4-Muhbir, ihbarından vazgeçmemelidir. Muhbir, daha sonra ihbardan vazgeçerse ve/veya şaka yaptım gibi lakayt bir şekilde ihbarını sulandırırsa o kişiye ödeme yapılmaz.

5-Her vergi, ihbar ikramiyesine konu değildir. İhbar ikramiyesine konu vergiler devamlı vergilerdirÖrneğin gelir, kurumlar, katma değer, damga, gider ve veraset ve intikal vergisi gibi devamlılık arz eden vergiler ihbar ikramiyesinin konusuna girer. O yüzden özellikle bir defaya mahsus çıkarılan vergiler ihbar ikramiyesinin konusuna girmez. Buna göre geçici vergi, 2464 sayılı Belediye Gelirleri Kanunu kapsamındaki gelirler, Gümrük vergisi, Gümrük İdareleri tarafından alınan vergi ve resimler gibi alacaklar üzerinden ikramiye ödenmez.

6-İhbar edilen hususla, tespit edilen vergi kaçağı arasında bir illiyet bağı olmalıdır. Muhbir, bir kişi hakkında vergi kaçakçılığı yaptığına ilişkin bir ihbarda bulunup onu delillerle desteklemediği sürece bu ihbar için kendisine herhangi bir ödeme yapılmaz ve yapılmamalı da. Örneğin muhbir, bir dilekçeyle vergi idaresine başvurup şu şirket vergi kaçırıyor dedikten sonra bunu nasıl, hangi yollarla ve belge gibi somut bir delil sunmadığı sürece olası bir inceleme sonucunda o ihbarı doğru çıksa dahi o kişiye ikramiye verilmez. O nedenle verilecek ikramiye ihbar edilen ve delillerle desteklenen ihbarla sınırlıdır. Örneğin sadece satış fişi vermedi diye bir ihbar sonucunda o şirketin esasında sahte belge de düzenlediği tespit edilir ve şirkete yüklü bir ceza kesilmesi durumunda muhbirin şikayetiyle bu yeni durumun bir ilgisi olmaması nedeniyle ikramiye ödenmeyecektir.

Özetle yapılan ihbar üzerine yapılan inceleme ve/veya vergi idaresinin tarhiyat işlemleri sonucunda bulunan vergi kayıp ve kaçağıyla ihbar dilekçesinde iddia edilen hususlar arasında bir illiyet bağı bulunmalı ve dolayısıyla da yapılan tarh ve kesilen cezalar muhbirin dilekçesiyle birlikte verdiği somut delillere dayalı olarak tespit edilmiş olmalıdır. Aksi durumda ikramiye verilemez.

7-Geriye yönelik 5 yıllık süre içindeki işlemler ihbar edilebilir. İkramiye alınabilmesi için geriye doğru 5 yıl içinde oluşmuş vergi kayıp kaçağına neden olmuş işlemler ihbar edilebilir. Örneğin bugün itibariyle 2017 yılındaki bir işlemin ihbar edilmesi sonucunda bulunacak kayıp ve kaçağın tahakkuk/tahsil zamanaşımına uğramış olma ihtimali nedeniyle ikramiyeye konu olması pek mümkün olmayacaktır.

====================

• **Yapılacak işler**:
a. Aşağıdaki ifadelerin ihbar ikramiyesi metniyle uyuşup uyuşmadığını belirtin; her biri için evet ya da hayır deyip kararı veren sözleri metinden aynen aktarın. (i) Geçici vergi üzerinden ihbar ikramiyesi ödenir. (ii) İhbarından sonradan vazgeçen muhbire ödeme yapılmaz. (iii) Geriye doğru 5 yıl içindeki işlemler ihbar edilebilir.
b. İhbar ikramiyesi metninin devamını, bittiği yerden başlayarak yazın.
Kayıtlar başka bir kaynaktan alınmıştır.

====================

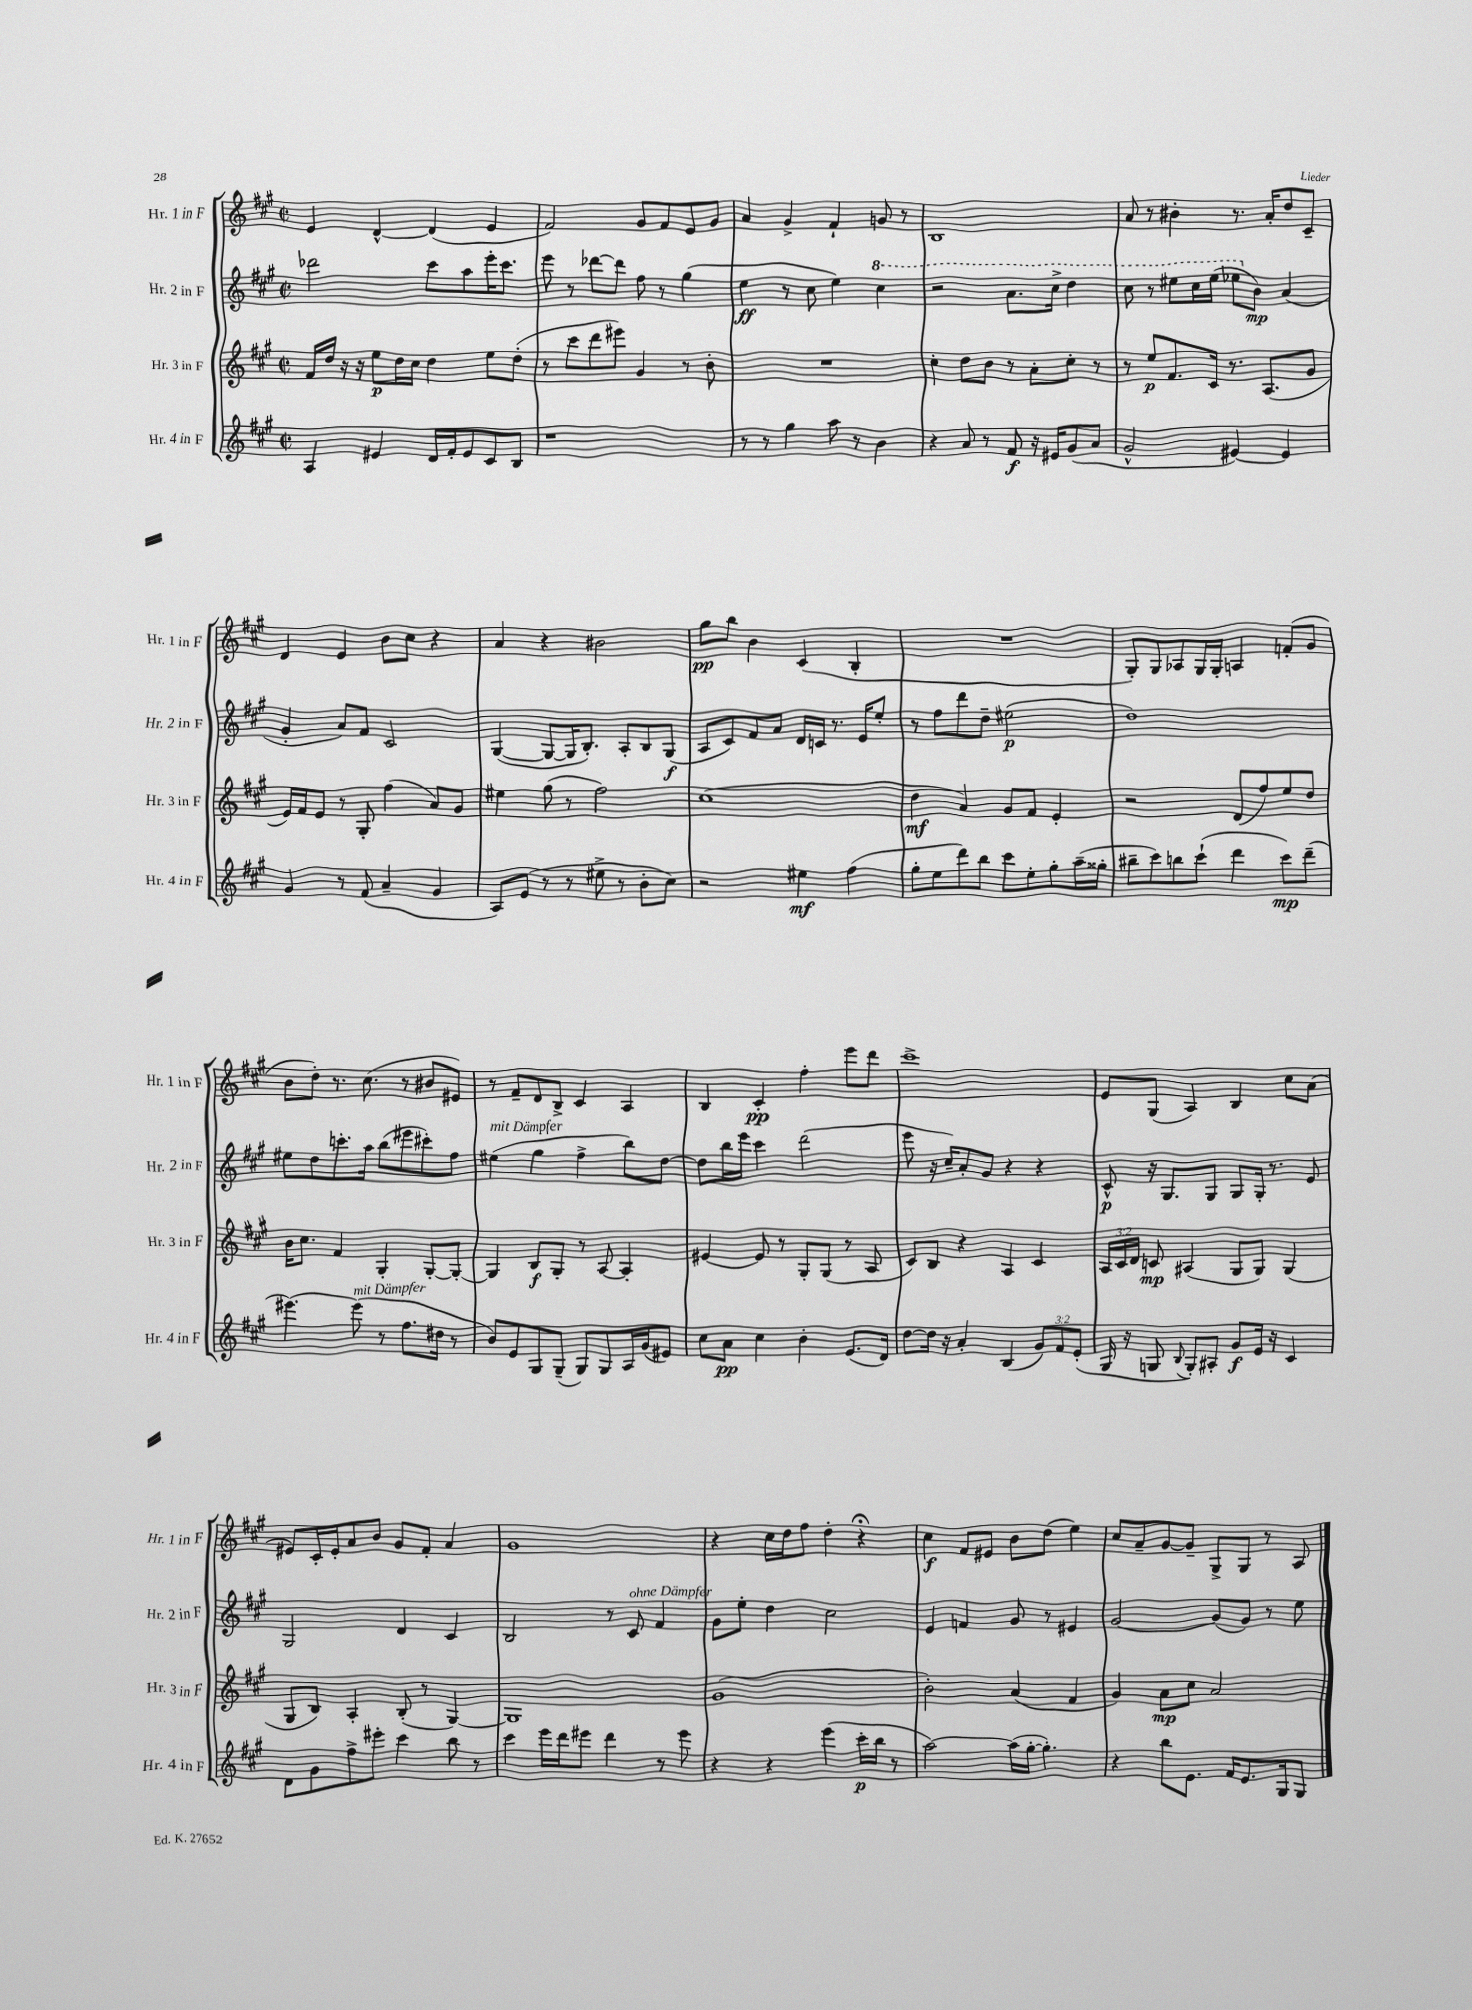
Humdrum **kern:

**kern	**kern	**kern	**kern
*staff4	*staff3	*staff2	*staff1
*clefG2	*clefG2	*clefG2	*clefG2
*k[f#c#g#]	*k[f#c#g#]	*k[f#c#g#]	*k[f#c#g#]
*M2/2	*M2/2	*M2/2	*M2/2
*met(c|)	*met(c|)	*met(c|)	*met(c|)
4A	16f#	2ddd-	4e
.	16dd	.	.
.	16r	.	.
.	16r	.	.
4e#	8ee	.	[4d^^
.	16dd	.	.
.	16cc#	.	.
16d	4dd	8ccc#	(4d]
16f#'	.	.	.
8e#	.	8aa	.
8c#	8ee	16eee'	4e
.	.	8.ccc#	.
8B	(8dd'	.	.
=	=	=	=
1r	8r	8eee	2f#)
.	8ccc#	8r	.
.	8ddd	[8ddd-	.
.	8eee#)	8ddd-]	.
.	4g#	8ff#	8g#
.	.	8r	8f#
.	8r	(4gg#	8e
.	8b'	.	8g#
=	=	=	=
8r	1r	4ee	4a
8r	.	.	.
4gg#	.	8r	4g#^
.	.	8cc#	.
8aa	.	4ee)	4f#`
8r	.	.	.
4b	.	4ccc#	8g
.	.	.	8r
=	=	=	=
4r	4cc#'	2r	1B
8a	8dd	.	.
8r	8b	.	.
8f#	8r	8.aa	.
16r	8a'	.	.
16e#	.	16ccc#^	.
(8g#	8cc#'	4ddd	.
8a	8r	.	.
=	=	=	=
2g#^^	8r	8ccc#	8a
.	8ee	8r	8r
.	8.f#	8eee#	4b#'
.	.	16ccc#	.
.	16c#	(16eee#	.
[4e#)	8.r	8eee-	8.r
.	.	8b)	.
.	(8.A	.	16a'
4e#]	.	(4a	8dd
.	8g#	.	8c#~
=	=	=	=
4g#	16e)	4g#'	4d
.	16f#	.	.
.	8e	.	.
8r	8r	8a)	4e
(8f#	8G#'	8f#	.
4a~	(4ff#	2c#	8b
.	.	.	8cc#
4g#	8a)	.	4r
.	8g#	.	.
=	=	=	=
8A)	4ee#	([4G#	4a
(8e	.	.	.
8r	(8gg#	8G#_	4r
8r	8r	16G#]	.
.	.	8.B')	.
8ee#^	2ff#)	.	2b#
8r	.	8A'	.
8b'	.	8B	.
8cc#)	.	(8G#	.
=	=	=	=
2r	(1cc#	8A	8gg#
.	.	8c#)	8bb
.	.	8f#	4b
.	.	8a	.
4ee#	.	16d	(4c#
.	.	16c	.
.	.	8.r	.
(4ff#	.	.	4B'
.	.	16e	.
.	.	8ee'	.
=	=	=	=
8gg#'	4dd	8r	1r
8ee	.	8ff#	.
8ddd)	4a)	8ddd	.
8bb	.	8dd~	.
8ccc#	8g#	(2ee#	.
8ee'	8f#	.	.
8gg#'	4e'	.	.
(16aa~	.	.	.
16gg##'	.	.	.
=	=	=	=
8bb#~	2r	1dd)	8G#')
8ccc#)	.	.	8G#
8bb	.	.	8A-
(8ccc#`	.	.	16G#
.	.	.	16G#'
4ddd	(8d	.	4A
.	8ff#)	.	.
8ccc#)	8ee	.	(8f'
(8ddd~	8dd	.	8g#
=	=	=	=
[4.eee#)	16b	8ee#	8b
.	8.cc#	.	.
.	.	8dd	8dd')
.	4f#	8.ccc'	8.r
(8eee#]	.	.	.
.	.	16aa	(8.cc#
8r	4G#'	(8bb	.
8.ff#	.	8eee#	8r
.	[8G#'	8ccc#')	8b#
16dd#	.	.	.
8r	8G#'_	8ff#	8e#)
=	=	=	=
8b)	4G#]	(4ee#	8r
8e	.	.	8f#~
8G#	8B	4gg#	8d
(8G#~	8G#'	.	8B^
8G#)	8r	4ff#^	4c#
8G#	[8A	.	.
16A	4A']	8bb)	4A
(16g#	.	.	.
8e#)	.	[8dd	.
=	=	=	=
8cc#	[4e#	8dd]	4B
8a	.	16bb	.
.	.	16eee	.
4cc#	8e#]	4ccc#	4c#'
.	8r	.	.
4b'	8G#'	(2ddd	4ff#'
.	(8G#	.	.
(8.e	8r	.	8eee
.	8A	.	8ddd
16d)	.	.	.
=	=	=	=
[8dd	8c#)	8eee	1ccc#^
16dd]	8B	16r	.
16r	.	16cc#~)	.
4a'	4r	8a'	.
.	.	8g#	.
(4B	4A	4r	.
12g#)	4c#	4r	.
12f#	.	.	.
(12e'	.	.	.
=	=	=	=
16G#	24A	8c#^^	8e
.	24c#	.	.
16r	.	.	.
.	24d	.	.
8G	8c	16r	(8G#
.	.	8.G#	.
8qqB	.	.	.
8G')	(4A#	.	4A)
8A#'	.	8G#	.
8g#	8G#	8G#	4B
16e	8G#)	16G#'	.
16r	.	8.r	.
4c#	(4G#	.	8cc#
.	.	8e	(8a
=	=	=	=
8d	8G#	2G#	8e#)
8g#	8B)	.	16c#'
.	.	.	16e#'
8ff#^	4A'	.	8a
8eee#'	.	.	8b
4ccc#	(8B'	4d	8g#
.	8r	.	8f#'
8bb	[4G#)	4c#	4a
8r	.	.	.
=	=	=	=
4ccc#	1G#]	2B	1g#
16eee	.	.	.
16ddd	.	.	.
8eee#	.	.	.
4ddd	.	8r	.
.	.	8c#	.
8r	.	4f#	.
8eee#	.	.	.
=	=	=	=
4r	(1g#	8g#	4r
.	.	8ee'	.
4r	.	4dd	16cc#
.	.	.	16dd
.	.	.	8ff#
(4eee	.	2cc#	4dd'
16ccc#'	.	.	4r;
16bb	.	.	.
8r	.	.	.
=	=	=	=
[2aa)	2b')	4e	4cc#
.	.	4f	8f#
.	.	.	8e#
(16aa]	(4a	8g#	8b
[16gg#'	.	.	.
4.gg#'])	.	8r	(8dd
.	4f#	4e#	4ee)
=	=	=	=
4r	4g#)	[2g#	8cc#
.	.	.	8a~
8bb	8a	.	[8g#
8.e	8cc#	.	8g#~]
.	2a	(8g#]	8G#^
16f#	.	.	.
8.e	.	8g#)	8G#
.	.	8r	8r
16G#	.	.	.
8G#	.	8ee	8A
==	==	==	==
*-	*-	*-	*-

====================

• **Görevlere göre yanıtlar**:
a.
(i) Hayır: "Buna göre geçici vergi, 2464 sayılı Belediye Gelirleri Kanunu kapsamındaki gelirler, Gümrük vergisi, Gümrük İdareleri tarafından alınan vergi ve resimler gibi alacaklar üzerinden ikramiye ödenmez."
(ii) Evet: "Muhbir, daha sonra ihbardan vazgeçerse ve/veya şaka yaptım gibi lakayt bir şekilde ihbarını sulandırırsa o kişiye ödeme yapılmaz."
(iii) Evet: "Geriye yönelik 5 yıllık süre içindeki işlemler ihbar edilebilir."

b.
8-İhbar edilenle alakalı daha önce bir vergi incelemesine başlanılmamış olmalıdır. İhbar edilen konuyla alakalı vergi idaresi daha önce bir vergi incelemesine başlamışsa o zaman ihbarınız boşa düşecek ve ikramiye alamayacaksınız. 

Aynı konuyu birden fazla kişi ihbar etmişse hepsine mi ikramiye verilecek?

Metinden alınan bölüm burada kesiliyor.